Saved entries:
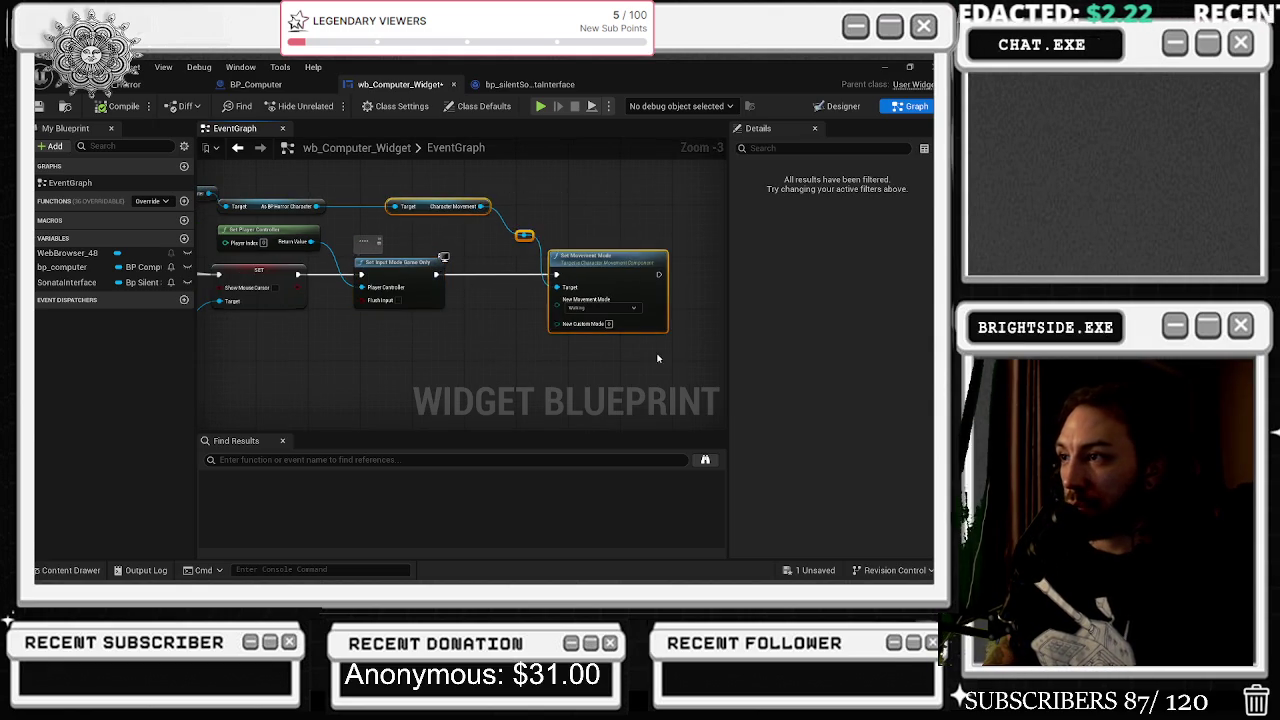
scroll(330, 273, up, 2)
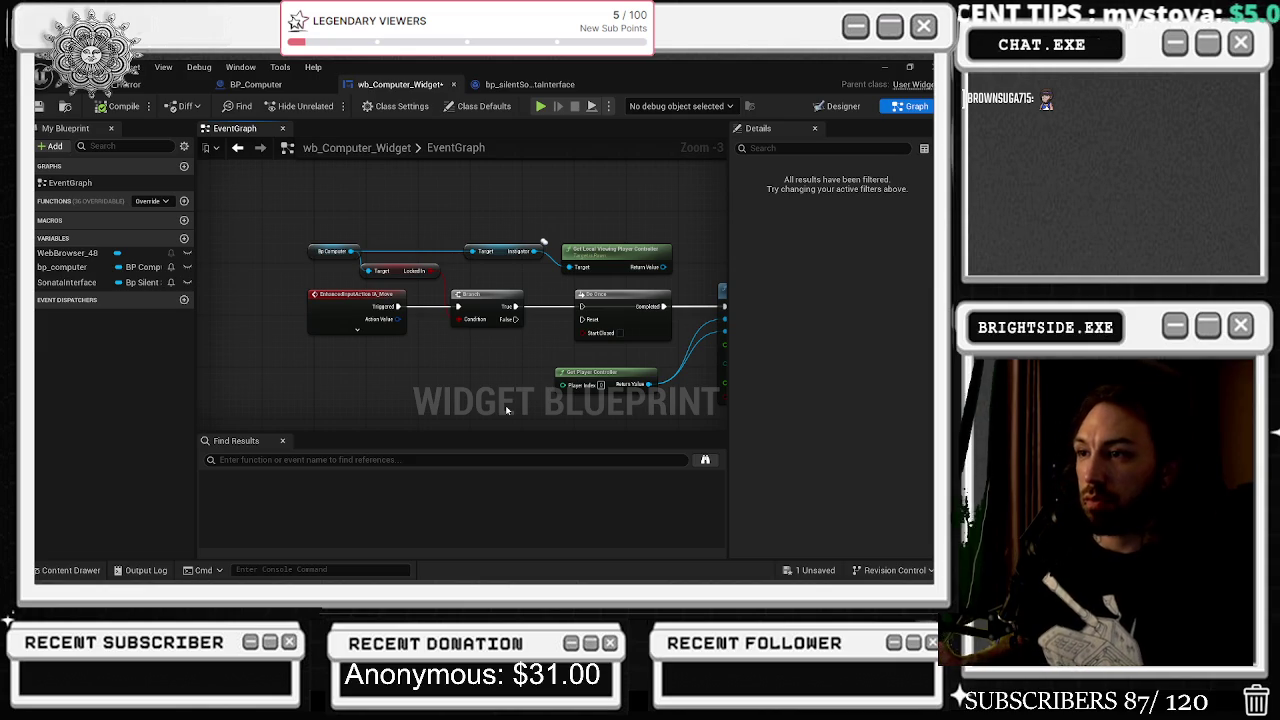
mouse_move(506, 410)
mouse_down()
mouse_move(366, 391)
mouse_move(452, 380)
mouse_up()
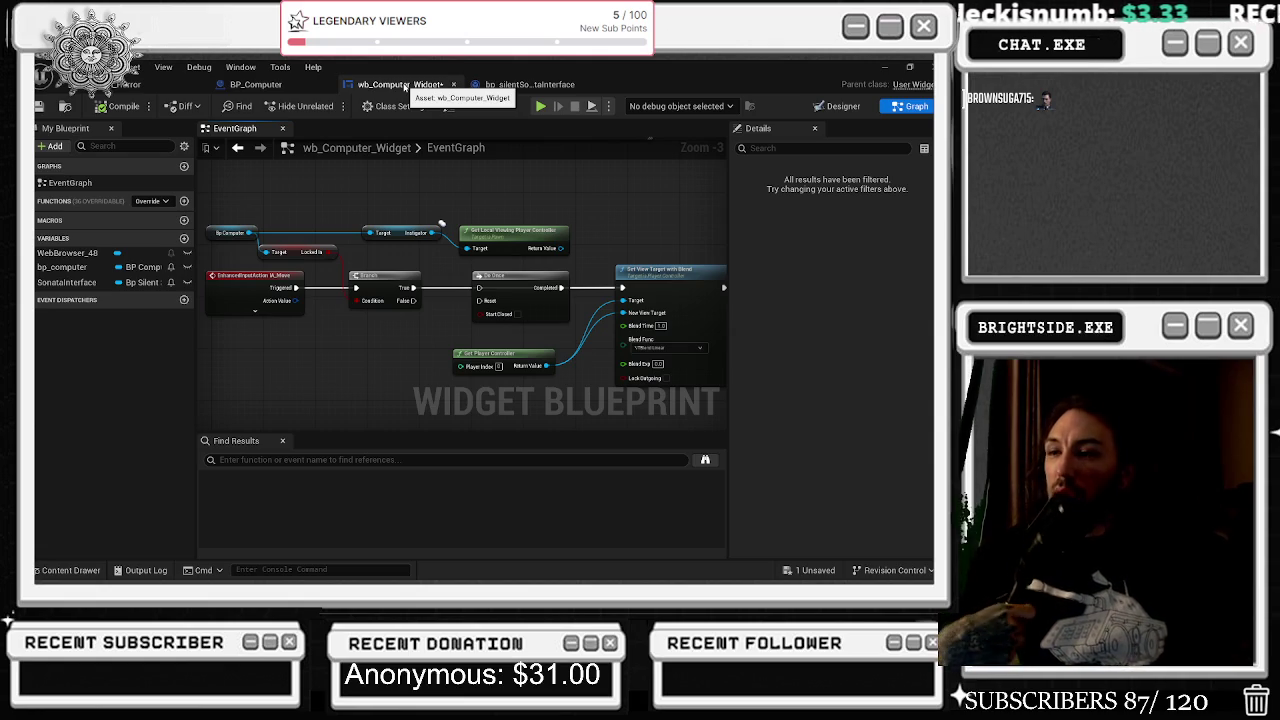
mouse_move(420, 330)
mouse_down()
mouse_move(380, 220)
mouse_move(400, 245)
mouse_up()
scroll(400, 245, down, 1)
drag(485, 270, 560, 415)
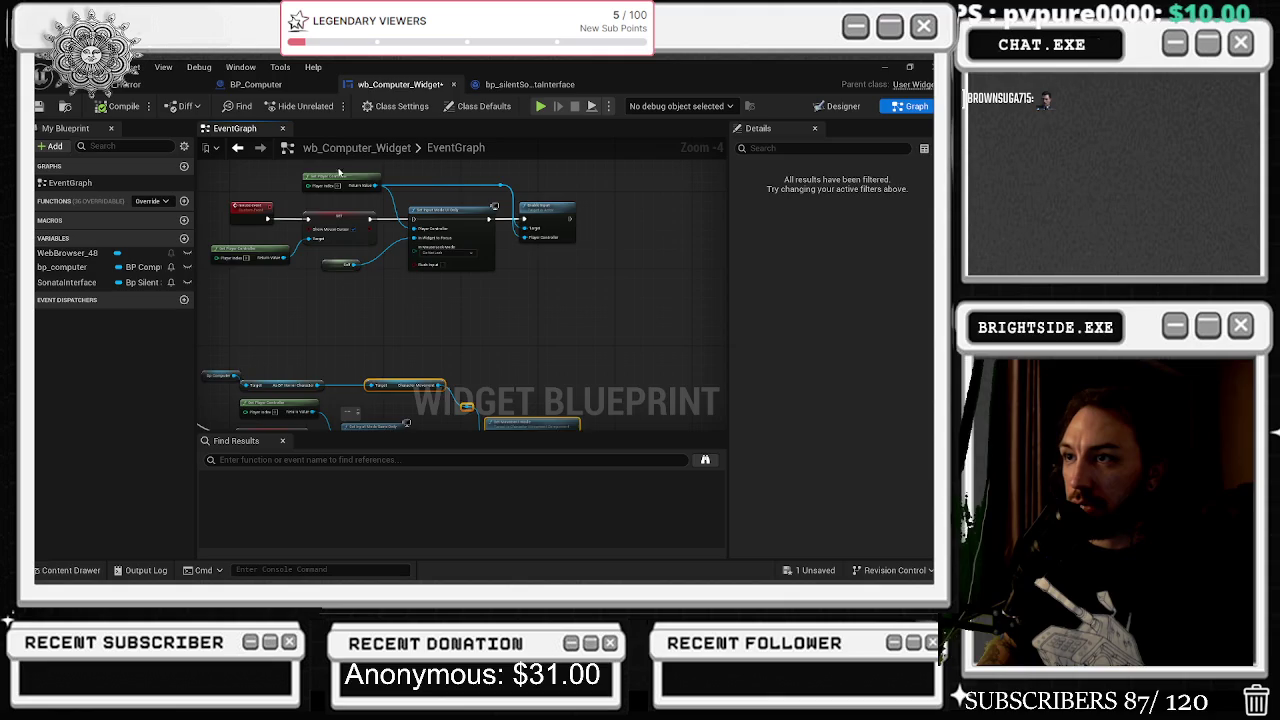
- Add a Disable Input node via 'disa' and chain Set Movement Mode's execution into it
scroll(449, 294, up, 1)
scroll(407, 298, up, 1)
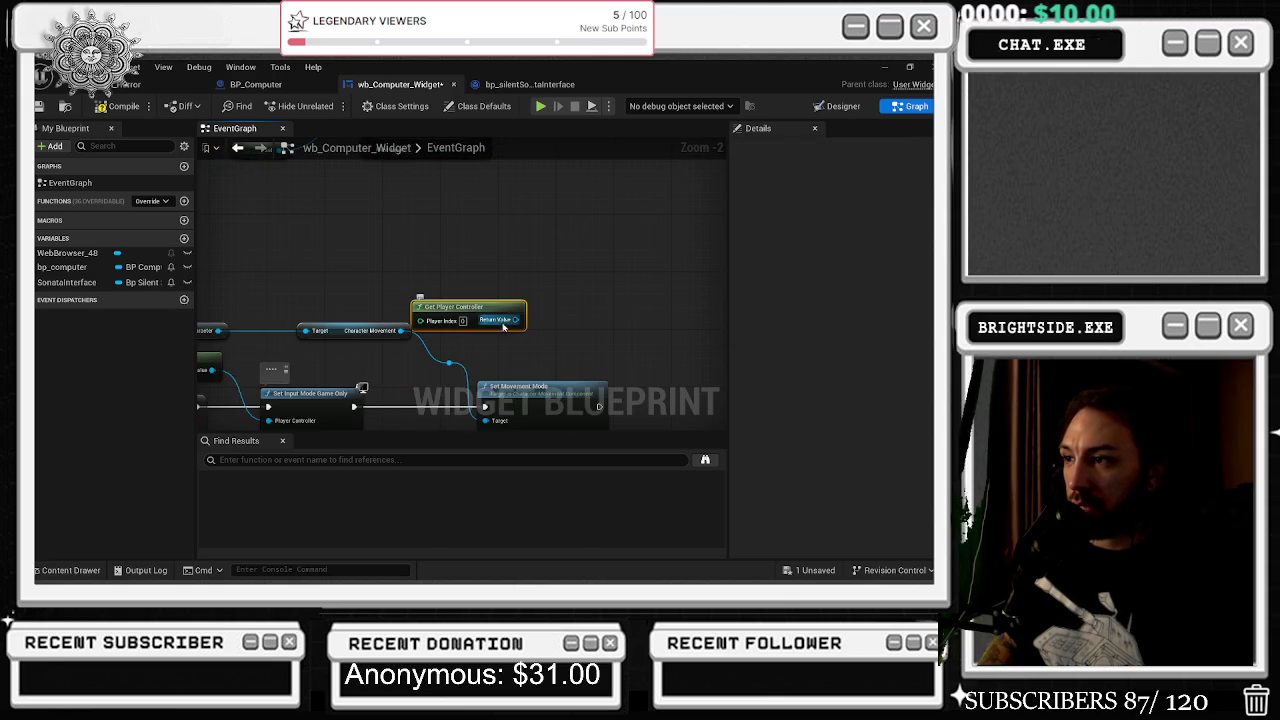
drag(499, 326, 572, 350)
text(disa)
key(Return)
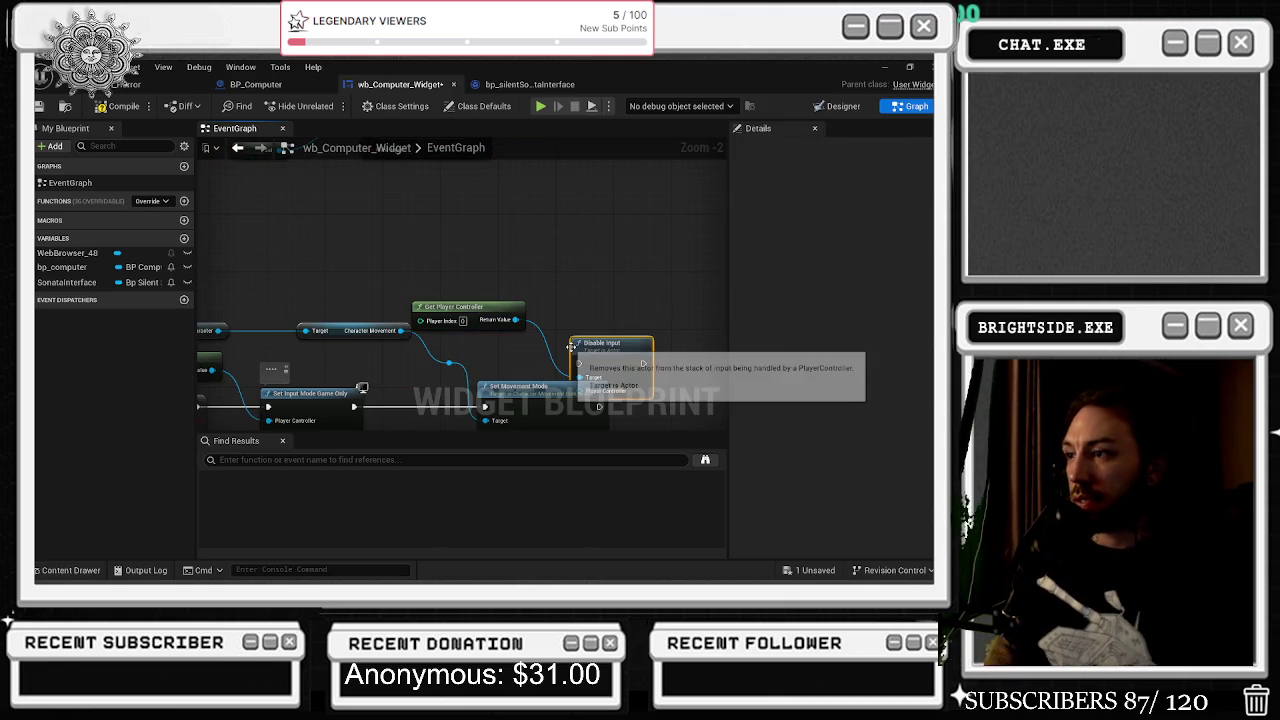
scroll(460, 330, up, 2)
drag(371, 361, 440, 348)
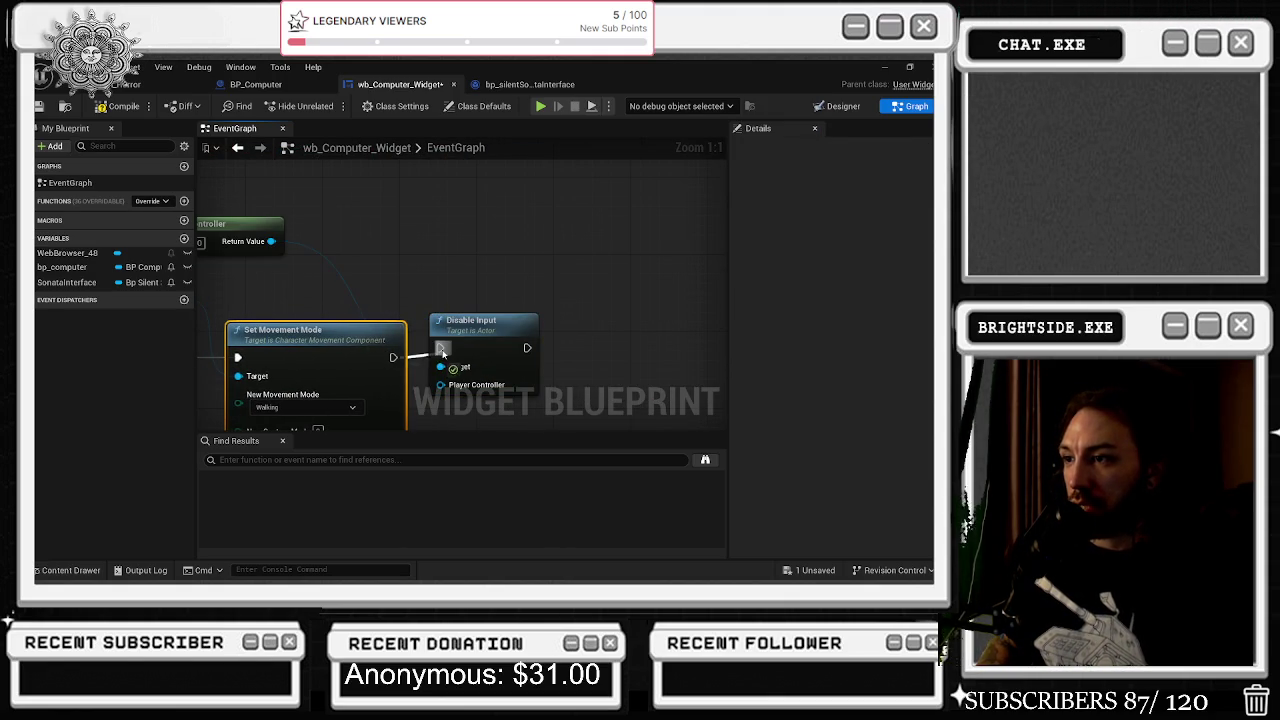
drag(489, 242, 630, 192)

* [WHAT YOU HAVE TO DO]
Could you reproduce the entries verbatim, leaving out all pictures?

* [RESPONSE BELOW]
scroll(330, 273, up, 2)
mouse_move(506, 410)
mouse_down()
mouse_move(366, 391)
mouse_move(452, 380)
mouse_up()
mouse_move(420, 330)
mouse_down()
mouse_move(380, 220)
mouse_move(400, 245)
mouse_up()
scroll(400, 245, down, 1)
drag(485, 270, 560, 415)
- Add a Disable Input node via 'disa' and chain Set Movement Mode's execution into it
scroll(449, 294, up, 1)
scroll(407, 298, up, 1)
drag(499, 326, 572, 350)
text(disa)
key(Return)
scroll(460, 330, up, 2)
drag(371, 361, 440, 348)
drag(489, 242, 630, 192)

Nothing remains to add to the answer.